Hey with a title like that (above), links are circulating to this article at Publishers Weekly (before clicking, go to BugMeNot.com for a login, it’s one of those “free registration required so we can spam the heck out of you” sites where free content is an oxymoron… sorry, </rant>.) or you can drop by Jason Clark’s blog where the whole text is quoted. I liked this soundbyte:
E-mails from readers have also proven to be far more than he can respond to. In the past two years, McLaren has had to change his e-mail address three times. “I get flooded with a lot of heartbreaking mail, from pastors and other Christian leaders who say, ‘I thought I was the only person who thought this way’ or ‘I just got fired.’ It’s very moving.” Negative comments are most often made publicly, he said: “Just search my name on the Christianity Today Web site—it’s all there.”
This isn’t representative of the whole article though… overall it’s another good treatment of the emerging church movement conversation. Mainly it’s from a book publisher’s perspective, i.e., it includes discussion of how books in this category differ from other categories, which is interesting in itself since the “backlist” continues to sell well within the emerging church category of books. Besides that though, it gives another tidy history of the emerging conversation.

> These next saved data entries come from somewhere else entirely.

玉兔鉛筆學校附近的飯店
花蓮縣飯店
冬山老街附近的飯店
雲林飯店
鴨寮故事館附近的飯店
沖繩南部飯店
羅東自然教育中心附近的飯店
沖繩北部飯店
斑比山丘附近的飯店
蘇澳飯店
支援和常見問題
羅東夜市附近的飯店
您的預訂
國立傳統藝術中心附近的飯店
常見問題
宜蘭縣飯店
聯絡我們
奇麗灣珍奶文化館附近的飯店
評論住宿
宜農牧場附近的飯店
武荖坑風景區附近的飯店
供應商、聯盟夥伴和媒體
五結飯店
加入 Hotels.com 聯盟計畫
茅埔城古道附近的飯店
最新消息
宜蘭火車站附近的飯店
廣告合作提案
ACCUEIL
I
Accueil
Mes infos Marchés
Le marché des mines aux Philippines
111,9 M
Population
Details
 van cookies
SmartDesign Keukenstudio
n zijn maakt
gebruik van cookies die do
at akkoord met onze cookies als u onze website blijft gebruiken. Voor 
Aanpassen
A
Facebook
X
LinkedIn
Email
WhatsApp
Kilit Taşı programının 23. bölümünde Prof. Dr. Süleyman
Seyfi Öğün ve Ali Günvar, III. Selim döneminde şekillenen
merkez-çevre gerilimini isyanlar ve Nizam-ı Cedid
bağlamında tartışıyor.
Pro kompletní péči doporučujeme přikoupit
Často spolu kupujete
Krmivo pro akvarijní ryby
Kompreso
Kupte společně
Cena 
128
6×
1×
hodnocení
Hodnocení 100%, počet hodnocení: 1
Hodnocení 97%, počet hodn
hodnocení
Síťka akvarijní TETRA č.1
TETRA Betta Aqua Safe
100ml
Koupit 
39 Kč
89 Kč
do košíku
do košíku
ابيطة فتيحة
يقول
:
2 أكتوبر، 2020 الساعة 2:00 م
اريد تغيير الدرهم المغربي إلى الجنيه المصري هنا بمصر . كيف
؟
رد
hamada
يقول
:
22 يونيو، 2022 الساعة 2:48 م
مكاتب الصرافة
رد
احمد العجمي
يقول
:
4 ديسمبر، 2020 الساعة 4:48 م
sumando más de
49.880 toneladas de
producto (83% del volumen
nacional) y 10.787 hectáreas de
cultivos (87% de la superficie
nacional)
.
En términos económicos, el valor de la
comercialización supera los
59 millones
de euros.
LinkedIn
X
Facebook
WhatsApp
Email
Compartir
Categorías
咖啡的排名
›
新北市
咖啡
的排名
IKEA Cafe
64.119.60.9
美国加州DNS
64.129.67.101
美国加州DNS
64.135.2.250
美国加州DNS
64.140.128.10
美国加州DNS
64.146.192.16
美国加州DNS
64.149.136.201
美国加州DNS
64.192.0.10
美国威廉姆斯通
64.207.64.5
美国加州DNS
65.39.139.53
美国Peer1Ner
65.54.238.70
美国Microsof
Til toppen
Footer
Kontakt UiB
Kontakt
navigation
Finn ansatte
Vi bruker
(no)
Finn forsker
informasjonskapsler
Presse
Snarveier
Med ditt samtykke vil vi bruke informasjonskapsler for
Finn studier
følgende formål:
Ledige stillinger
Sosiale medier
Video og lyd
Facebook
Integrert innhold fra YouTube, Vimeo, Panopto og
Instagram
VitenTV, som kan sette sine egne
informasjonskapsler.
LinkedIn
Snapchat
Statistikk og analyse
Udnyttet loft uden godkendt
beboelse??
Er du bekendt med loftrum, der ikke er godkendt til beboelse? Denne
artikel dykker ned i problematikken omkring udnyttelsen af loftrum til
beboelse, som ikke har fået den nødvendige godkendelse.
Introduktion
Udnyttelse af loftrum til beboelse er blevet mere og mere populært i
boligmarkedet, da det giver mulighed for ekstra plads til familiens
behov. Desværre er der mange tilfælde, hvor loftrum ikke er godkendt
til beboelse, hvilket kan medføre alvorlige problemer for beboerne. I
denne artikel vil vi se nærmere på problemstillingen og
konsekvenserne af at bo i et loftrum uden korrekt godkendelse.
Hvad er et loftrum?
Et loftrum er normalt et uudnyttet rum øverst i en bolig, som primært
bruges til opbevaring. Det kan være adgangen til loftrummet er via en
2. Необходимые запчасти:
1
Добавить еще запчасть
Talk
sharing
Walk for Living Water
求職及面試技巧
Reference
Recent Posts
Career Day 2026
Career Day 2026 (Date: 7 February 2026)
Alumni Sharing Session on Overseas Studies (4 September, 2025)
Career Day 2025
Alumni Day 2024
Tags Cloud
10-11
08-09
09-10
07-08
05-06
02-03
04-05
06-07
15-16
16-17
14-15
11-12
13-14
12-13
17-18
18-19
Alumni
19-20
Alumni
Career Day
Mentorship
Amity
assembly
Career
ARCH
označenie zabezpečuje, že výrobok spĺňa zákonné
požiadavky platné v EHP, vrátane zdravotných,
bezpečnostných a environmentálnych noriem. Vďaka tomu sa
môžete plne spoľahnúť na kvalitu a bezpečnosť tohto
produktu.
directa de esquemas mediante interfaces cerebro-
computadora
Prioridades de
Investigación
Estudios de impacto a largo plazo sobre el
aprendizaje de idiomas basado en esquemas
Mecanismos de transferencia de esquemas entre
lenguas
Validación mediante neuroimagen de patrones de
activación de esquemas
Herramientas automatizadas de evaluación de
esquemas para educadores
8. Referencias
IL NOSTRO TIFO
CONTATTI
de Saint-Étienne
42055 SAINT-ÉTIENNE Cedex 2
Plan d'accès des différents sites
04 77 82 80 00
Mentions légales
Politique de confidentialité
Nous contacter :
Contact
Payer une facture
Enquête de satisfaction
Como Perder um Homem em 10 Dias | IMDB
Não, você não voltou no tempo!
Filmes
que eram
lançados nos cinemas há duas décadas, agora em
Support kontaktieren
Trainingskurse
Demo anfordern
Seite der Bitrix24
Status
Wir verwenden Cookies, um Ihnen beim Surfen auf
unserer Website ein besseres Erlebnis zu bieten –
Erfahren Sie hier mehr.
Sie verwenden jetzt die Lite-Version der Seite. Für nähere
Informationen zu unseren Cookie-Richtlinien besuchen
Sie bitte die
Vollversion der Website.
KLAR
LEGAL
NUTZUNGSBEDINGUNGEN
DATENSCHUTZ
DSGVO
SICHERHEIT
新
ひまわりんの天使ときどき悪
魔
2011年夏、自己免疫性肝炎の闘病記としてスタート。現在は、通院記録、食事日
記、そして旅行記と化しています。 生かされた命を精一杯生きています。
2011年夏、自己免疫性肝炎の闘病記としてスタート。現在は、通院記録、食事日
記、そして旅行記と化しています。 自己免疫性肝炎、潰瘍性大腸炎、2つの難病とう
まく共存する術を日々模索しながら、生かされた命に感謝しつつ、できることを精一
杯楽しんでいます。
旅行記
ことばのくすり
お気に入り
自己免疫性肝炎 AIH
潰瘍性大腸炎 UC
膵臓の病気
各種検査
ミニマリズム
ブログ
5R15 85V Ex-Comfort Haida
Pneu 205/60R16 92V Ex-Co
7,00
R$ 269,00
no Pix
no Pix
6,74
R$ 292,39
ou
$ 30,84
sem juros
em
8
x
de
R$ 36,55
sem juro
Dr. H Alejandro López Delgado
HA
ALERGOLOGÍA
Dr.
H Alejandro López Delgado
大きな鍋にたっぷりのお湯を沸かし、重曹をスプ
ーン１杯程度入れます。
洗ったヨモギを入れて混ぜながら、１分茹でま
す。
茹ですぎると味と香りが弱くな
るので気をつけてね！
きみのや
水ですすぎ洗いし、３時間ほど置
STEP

I use a WordPress plugin spam filter that normally catches whatever comments are bot-generated, so it usually only lets through comments made by a real person. That said, Terry’s comment looks like spam; it’s not on topic, doesn’t link something on topic, and the general content of his website is, er, not consistent with the views of the people who tend to hang out with people like me.
Still, I figured I’d leave this one up instead of just deleting it as I normally would.